About this exercise: Filter the data for lines with the word "Right" and copy those lines.

The records:
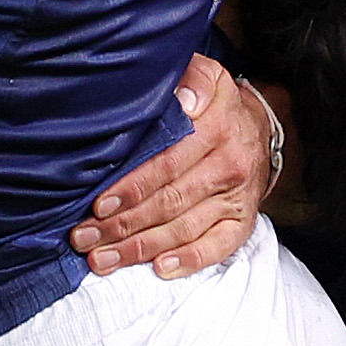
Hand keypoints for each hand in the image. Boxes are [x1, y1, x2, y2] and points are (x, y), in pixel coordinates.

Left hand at [76, 56, 273, 277]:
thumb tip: (181, 100)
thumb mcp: (207, 76)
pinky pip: (218, 247)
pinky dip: (190, 261)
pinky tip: (159, 269)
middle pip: (170, 203)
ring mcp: (237, 198)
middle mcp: (229, 167)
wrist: (260, 128)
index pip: (168, 164)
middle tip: (85, 238)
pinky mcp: (242, 221)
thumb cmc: (215, 104)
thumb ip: (191, 79)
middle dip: (123, 225)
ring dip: (141, 248)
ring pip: (185, 229)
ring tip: (102, 259)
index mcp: (217, 129)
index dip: (133, 188)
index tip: (99, 205)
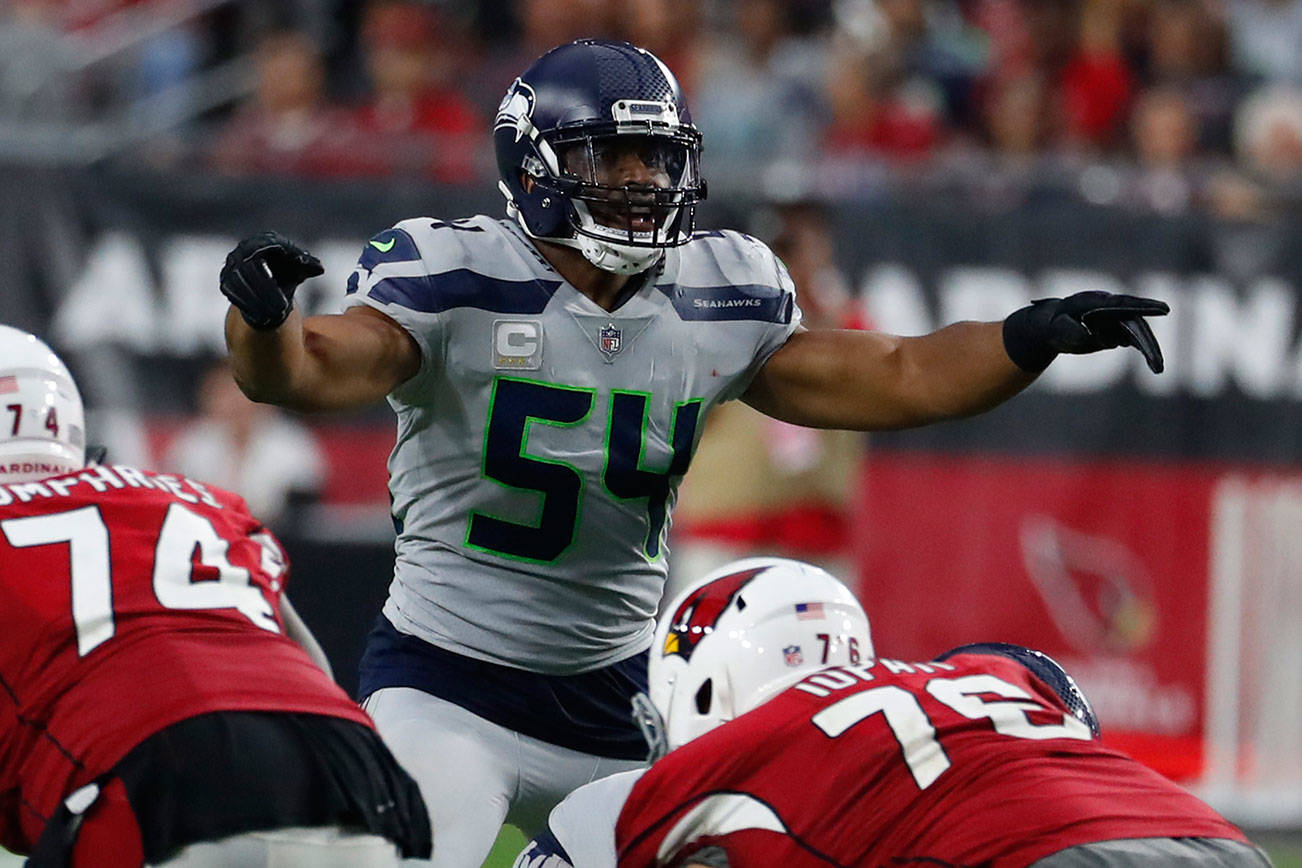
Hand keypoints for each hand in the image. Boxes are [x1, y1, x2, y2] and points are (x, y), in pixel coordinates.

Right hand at [219, 232, 323, 330]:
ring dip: (258, 300)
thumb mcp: (299, 267)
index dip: (282, 261)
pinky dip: (248, 305)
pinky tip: (263, 316)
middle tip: (283, 306)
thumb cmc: (287, 271)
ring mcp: (231, 266)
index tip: (297, 276)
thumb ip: (307, 265)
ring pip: (241, 283)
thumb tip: (319, 268)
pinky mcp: (226, 282)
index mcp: (262, 241)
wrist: (267, 283)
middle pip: (251, 267)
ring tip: (276, 313)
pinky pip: (233, 293)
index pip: (269, 246)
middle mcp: (243, 250)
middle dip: (267, 289)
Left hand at [1003, 291, 1169, 373]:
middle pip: (1135, 324)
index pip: (1124, 304)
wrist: (1051, 328)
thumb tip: (1087, 335)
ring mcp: (1115, 319)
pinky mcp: (1116, 331)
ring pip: (1137, 334)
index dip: (1145, 305)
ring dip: (1148, 350)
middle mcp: (1110, 309)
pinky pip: (1132, 341)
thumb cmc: (1053, 325)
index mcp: (1096, 302)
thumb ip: (1070, 330)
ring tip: (1157, 369)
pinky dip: (1142, 351)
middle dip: (1148, 343)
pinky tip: (1152, 364)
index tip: (1165, 309)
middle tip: (1157, 363)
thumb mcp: (1057, 328)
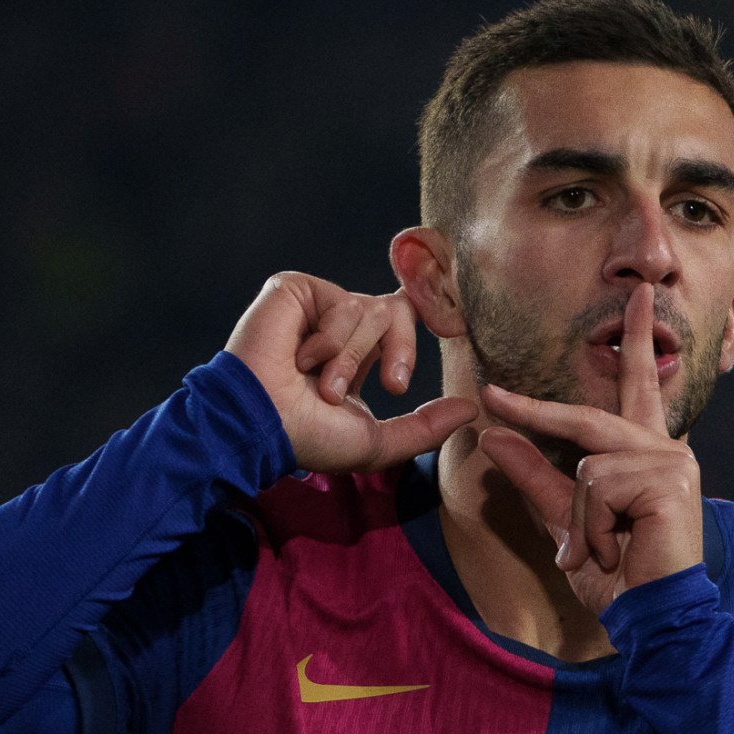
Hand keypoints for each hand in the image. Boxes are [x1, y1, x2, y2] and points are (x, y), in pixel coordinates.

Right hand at [226, 272, 477, 476]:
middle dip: (402, 351)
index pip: (402, 319)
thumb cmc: (309, 438)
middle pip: (400, 309)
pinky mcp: (296, 291)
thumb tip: (470, 409)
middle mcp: (340, 328)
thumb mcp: (377, 442)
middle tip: (394, 387)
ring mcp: (317, 308)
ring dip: (353, 357)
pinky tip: (301, 359)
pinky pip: (344, 302)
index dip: (428, 315)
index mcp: (357, 357)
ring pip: (374, 309)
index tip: (452, 330)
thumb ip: (425, 427)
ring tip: (324, 385)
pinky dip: (331, 339)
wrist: (262, 423)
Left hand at [474, 284, 707, 617]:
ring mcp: (670, 463)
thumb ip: (535, 476)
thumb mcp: (567, 521)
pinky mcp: (667, 480)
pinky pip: (597, 484)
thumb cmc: (619, 576)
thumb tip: (493, 435)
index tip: (631, 299)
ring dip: (581, 519)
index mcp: (648, 454)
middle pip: (589, 417)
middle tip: (491, 396)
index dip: (636, 342)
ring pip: (587, 465)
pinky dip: (593, 527)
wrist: (654, 619)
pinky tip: (616, 552)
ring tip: (601, 552)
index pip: (639, 386)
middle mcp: (665, 451)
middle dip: (537, 412)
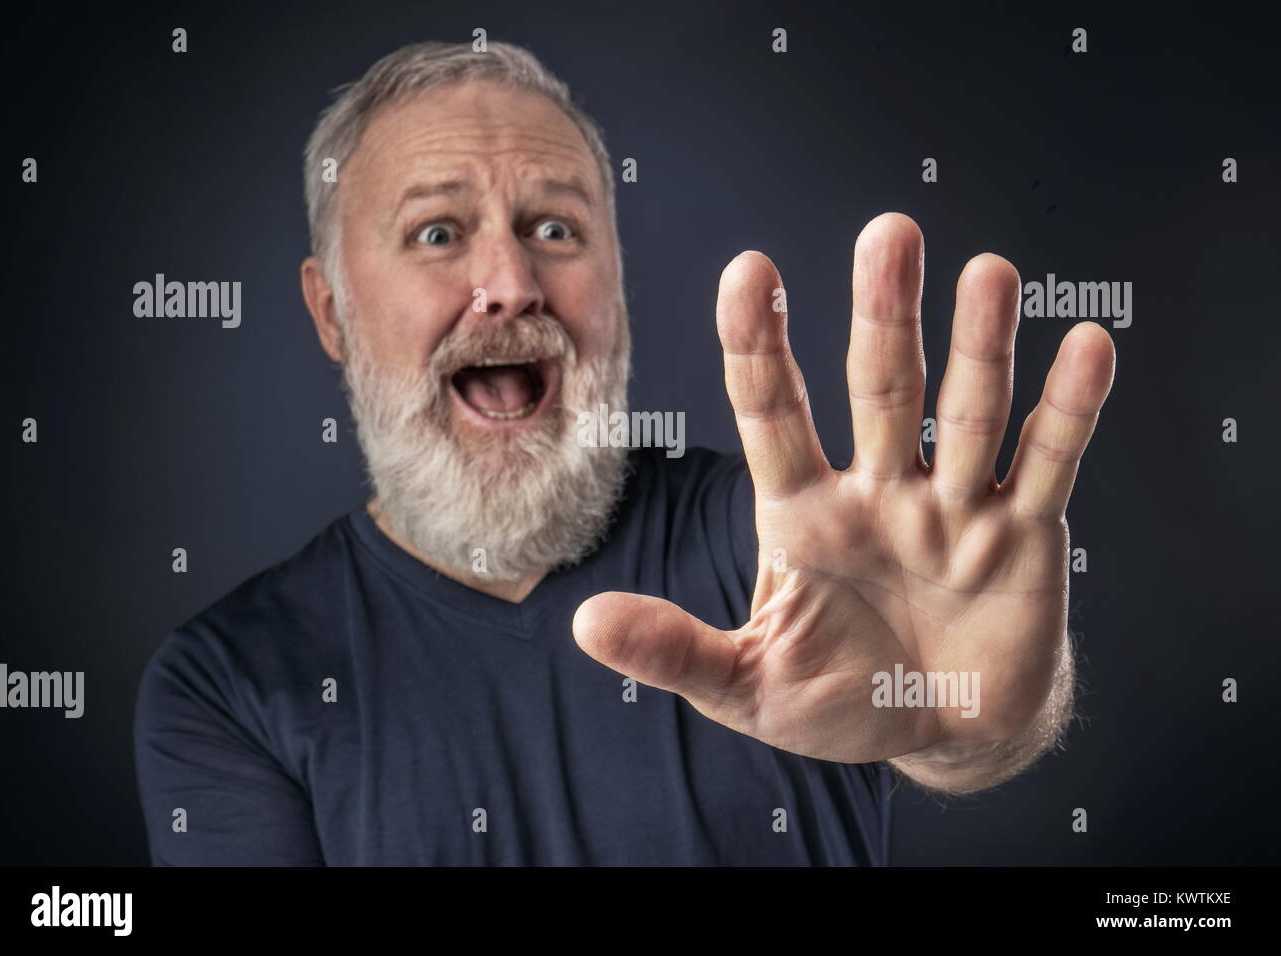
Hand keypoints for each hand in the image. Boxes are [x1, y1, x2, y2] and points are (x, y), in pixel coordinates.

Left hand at [573, 213, 1115, 765]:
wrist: (940, 734)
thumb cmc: (838, 699)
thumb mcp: (746, 684)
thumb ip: (675, 649)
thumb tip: (584, 622)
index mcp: (803, 513)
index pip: (774, 413)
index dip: (758, 345)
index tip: (746, 270)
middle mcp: (879, 490)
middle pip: (879, 389)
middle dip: (884, 315)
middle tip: (887, 233)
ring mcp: (953, 507)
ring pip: (968, 411)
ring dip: (981, 346)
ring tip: (988, 273)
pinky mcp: (1024, 537)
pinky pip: (1048, 466)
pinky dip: (1069, 411)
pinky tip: (1086, 346)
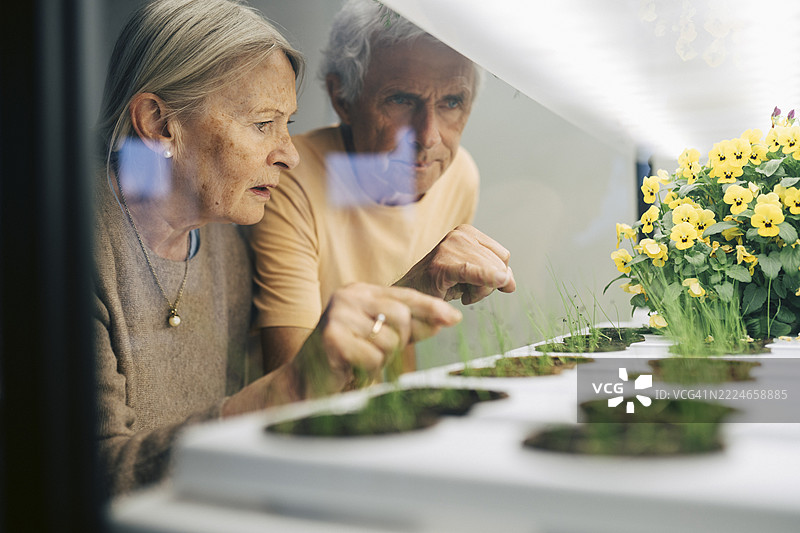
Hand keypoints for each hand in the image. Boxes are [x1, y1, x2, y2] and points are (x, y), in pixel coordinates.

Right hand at [222, 283, 460, 415]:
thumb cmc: (344, 361)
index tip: (453, 318)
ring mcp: (338, 315)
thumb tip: (444, 319)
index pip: (404, 296)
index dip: (430, 308)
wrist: (303, 384)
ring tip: (359, 363)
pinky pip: (373, 357)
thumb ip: (409, 328)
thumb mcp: (381, 339)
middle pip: (401, 317)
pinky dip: (368, 371)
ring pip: (388, 340)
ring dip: (380, 360)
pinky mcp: (332, 338)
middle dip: (399, 342)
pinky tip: (351, 370)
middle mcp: (348, 297)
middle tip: (377, 355)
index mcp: (360, 292)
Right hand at [396, 224, 515, 304]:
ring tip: (460, 292)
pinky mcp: (442, 264)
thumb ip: (495, 274)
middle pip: (498, 265)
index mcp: (468, 232)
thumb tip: (510, 283)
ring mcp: (449, 248)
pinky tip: (472, 294)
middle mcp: (459, 235)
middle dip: (489, 286)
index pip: (502, 256)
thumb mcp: (473, 274)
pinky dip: (483, 281)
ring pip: (489, 272)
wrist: (412, 293)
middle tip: (467, 291)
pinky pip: (473, 273)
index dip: (499, 276)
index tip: (482, 285)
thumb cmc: (441, 283)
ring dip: (479, 292)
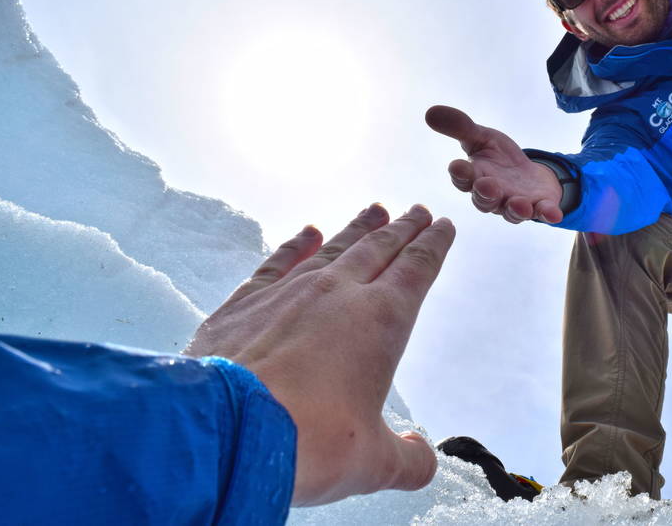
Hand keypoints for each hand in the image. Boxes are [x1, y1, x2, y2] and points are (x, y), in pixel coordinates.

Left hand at [183, 204, 454, 505]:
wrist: (228, 430)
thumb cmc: (309, 442)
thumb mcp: (373, 462)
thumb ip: (406, 458)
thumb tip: (423, 459)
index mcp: (381, 320)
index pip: (417, 269)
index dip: (434, 246)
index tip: (443, 226)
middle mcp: (338, 293)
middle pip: (379, 249)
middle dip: (402, 229)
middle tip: (417, 211)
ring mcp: (288, 293)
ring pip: (333, 248)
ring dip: (357, 229)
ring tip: (375, 210)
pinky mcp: (244, 304)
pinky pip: (277, 264)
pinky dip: (294, 246)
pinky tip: (306, 234)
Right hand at [425, 105, 563, 223]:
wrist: (528, 173)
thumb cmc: (499, 157)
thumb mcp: (482, 137)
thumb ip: (461, 127)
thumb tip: (430, 112)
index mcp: (475, 177)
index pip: (463, 178)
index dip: (460, 174)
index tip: (456, 165)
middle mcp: (493, 196)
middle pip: (485, 200)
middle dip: (486, 194)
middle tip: (487, 185)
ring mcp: (515, 203)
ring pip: (511, 211)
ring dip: (515, 209)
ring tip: (520, 205)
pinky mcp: (538, 207)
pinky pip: (541, 213)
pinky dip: (547, 214)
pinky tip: (554, 214)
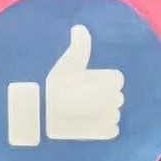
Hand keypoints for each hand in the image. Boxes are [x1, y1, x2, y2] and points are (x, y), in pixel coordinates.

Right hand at [6, 23, 124, 145]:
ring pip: (114, 114)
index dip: (114, 83)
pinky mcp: (97, 132)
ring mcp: (102, 116)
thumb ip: (78, 44)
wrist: (43, 108)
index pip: (117, 81)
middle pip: (117, 98)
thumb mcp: (68, 61)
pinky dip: (111, 129)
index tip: (105, 85)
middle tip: (100, 99)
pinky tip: (107, 126)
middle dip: (113, 98)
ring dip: (112, 113)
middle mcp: (105, 100)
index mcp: (103, 81)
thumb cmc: (58, 82)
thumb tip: (78, 27)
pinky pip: (110, 131)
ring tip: (102, 112)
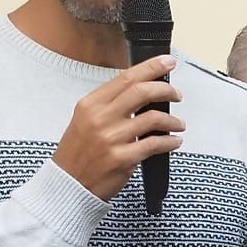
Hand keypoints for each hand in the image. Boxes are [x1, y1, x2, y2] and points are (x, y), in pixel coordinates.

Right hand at [51, 55, 185, 200]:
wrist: (68, 184)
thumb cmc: (79, 152)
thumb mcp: (85, 120)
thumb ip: (110, 104)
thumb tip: (143, 88)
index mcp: (90, 104)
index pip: (126, 78)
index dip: (151, 67)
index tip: (168, 62)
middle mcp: (100, 118)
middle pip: (142, 92)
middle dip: (166, 90)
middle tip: (177, 95)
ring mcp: (111, 139)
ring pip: (154, 118)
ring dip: (173, 120)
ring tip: (178, 125)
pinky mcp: (122, 159)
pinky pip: (155, 144)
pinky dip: (170, 142)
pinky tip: (174, 142)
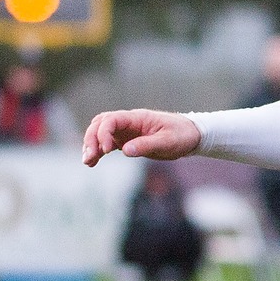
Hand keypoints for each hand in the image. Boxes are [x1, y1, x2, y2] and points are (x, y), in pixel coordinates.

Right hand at [82, 109, 201, 166]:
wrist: (192, 135)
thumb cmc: (182, 135)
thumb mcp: (168, 142)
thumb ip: (147, 145)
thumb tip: (125, 150)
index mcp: (137, 118)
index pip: (111, 119)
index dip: (103, 133)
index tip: (106, 150)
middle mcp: (128, 122)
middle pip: (100, 124)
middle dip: (92, 139)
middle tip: (90, 157)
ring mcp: (126, 130)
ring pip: (100, 133)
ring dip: (91, 145)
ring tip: (87, 161)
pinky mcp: (127, 140)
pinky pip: (107, 143)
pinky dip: (98, 151)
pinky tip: (92, 162)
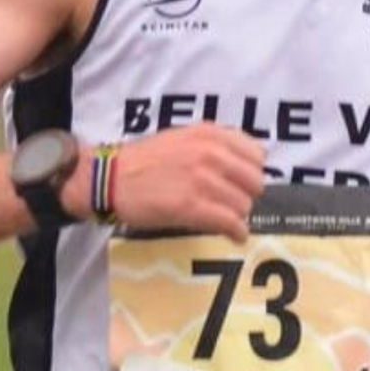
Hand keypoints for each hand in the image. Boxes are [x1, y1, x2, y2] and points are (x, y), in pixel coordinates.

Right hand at [65, 123, 265, 242]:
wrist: (112, 178)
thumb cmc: (146, 160)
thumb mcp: (183, 138)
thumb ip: (214, 146)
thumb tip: (245, 166)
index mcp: (210, 134)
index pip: (256, 154)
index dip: (251, 172)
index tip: (243, 183)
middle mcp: (210, 153)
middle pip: (254, 181)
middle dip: (246, 195)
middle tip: (233, 204)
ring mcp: (202, 179)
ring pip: (244, 204)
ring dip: (238, 215)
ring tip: (226, 219)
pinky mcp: (192, 206)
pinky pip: (230, 222)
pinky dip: (237, 232)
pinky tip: (234, 236)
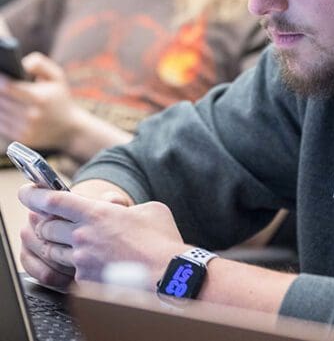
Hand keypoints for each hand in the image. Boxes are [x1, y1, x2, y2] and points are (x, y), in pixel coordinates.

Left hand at [0, 52, 81, 149]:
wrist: (70, 128)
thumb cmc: (60, 98)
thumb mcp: (57, 76)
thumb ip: (40, 63)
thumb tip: (22, 64)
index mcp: (39, 97)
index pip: (7, 87)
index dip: (1, 81)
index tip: (0, 76)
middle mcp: (31, 115)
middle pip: (1, 100)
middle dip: (0, 92)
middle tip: (2, 86)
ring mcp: (26, 129)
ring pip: (0, 113)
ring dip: (0, 105)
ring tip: (5, 97)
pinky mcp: (21, 139)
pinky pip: (2, 125)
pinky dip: (2, 117)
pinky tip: (7, 110)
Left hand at [18, 184, 183, 288]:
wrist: (167, 274)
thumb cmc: (161, 239)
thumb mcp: (148, 208)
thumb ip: (126, 206)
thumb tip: (118, 208)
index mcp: (96, 213)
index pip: (56, 200)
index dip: (36, 194)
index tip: (27, 191)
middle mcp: (83, 235)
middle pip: (47, 226)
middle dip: (46, 222)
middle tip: (50, 220)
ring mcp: (82, 260)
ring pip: (53, 251)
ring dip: (55, 244)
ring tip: (68, 242)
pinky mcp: (86, 280)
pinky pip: (69, 270)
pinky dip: (73, 265)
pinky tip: (88, 263)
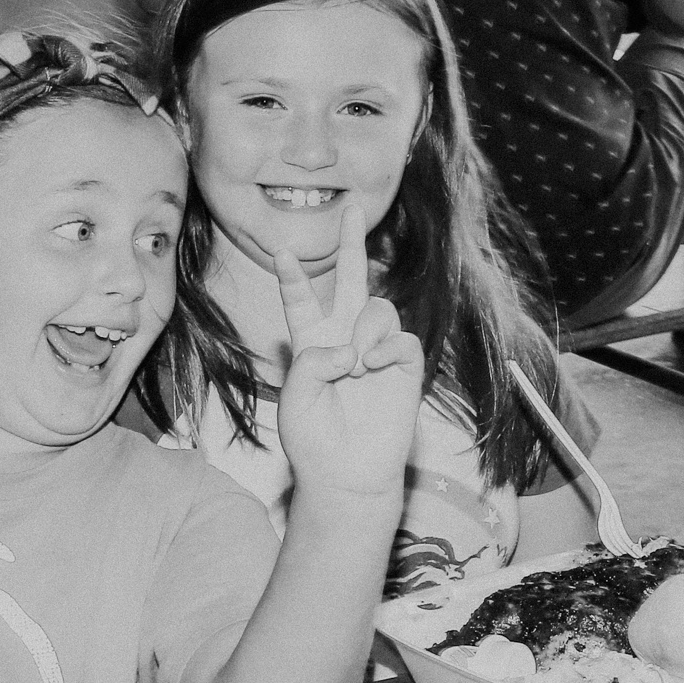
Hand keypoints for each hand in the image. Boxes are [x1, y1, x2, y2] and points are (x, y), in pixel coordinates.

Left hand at [272, 207, 424, 504]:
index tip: (279, 250)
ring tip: (355, 363)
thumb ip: (313, 361)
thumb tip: (351, 348)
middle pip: (352, 279)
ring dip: (366, 329)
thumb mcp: (296, 398)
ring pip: (379, 308)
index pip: (302, 300)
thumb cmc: (314, 441)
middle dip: (352, 242)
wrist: (348, 474)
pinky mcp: (404, 367)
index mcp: (312, 343)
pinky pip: (400, 338)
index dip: (292, 276)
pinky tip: (370, 366)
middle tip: (352, 207)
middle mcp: (346, 338)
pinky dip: (384, 347)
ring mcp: (377, 351)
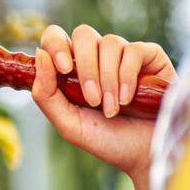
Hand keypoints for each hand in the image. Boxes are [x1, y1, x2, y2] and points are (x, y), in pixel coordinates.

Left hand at [31, 24, 176, 189]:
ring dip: (108, 79)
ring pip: (109, 42)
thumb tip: (40, 55)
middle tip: (92, 99)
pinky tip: (128, 98)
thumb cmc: (108, 141)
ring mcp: (124, 55)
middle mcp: (98, 57)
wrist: (148, 156)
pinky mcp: (150, 57)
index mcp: (73, 69)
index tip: (64, 68)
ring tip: (112, 108)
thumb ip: (46, 94)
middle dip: (86, 67)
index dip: (56, 45)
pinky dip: (127, 75)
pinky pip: (133, 50)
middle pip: (83, 34)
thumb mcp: (69, 124)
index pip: (56, 38)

Output for this exercise:
Right hand at [219, 232, 323, 330]:
Right hand at [226, 272, 477, 476]:
Right hand at [222, 283, 460, 415]:
Right hand at [396, 224, 515, 304]:
Right hand at [425, 105, 563, 223]:
Right hand at [6, 23, 124, 145]:
Right hand at [51, 55, 185, 200]:
Right hand at [82, 109, 201, 166]:
Right hand at [65, 123, 265, 242]:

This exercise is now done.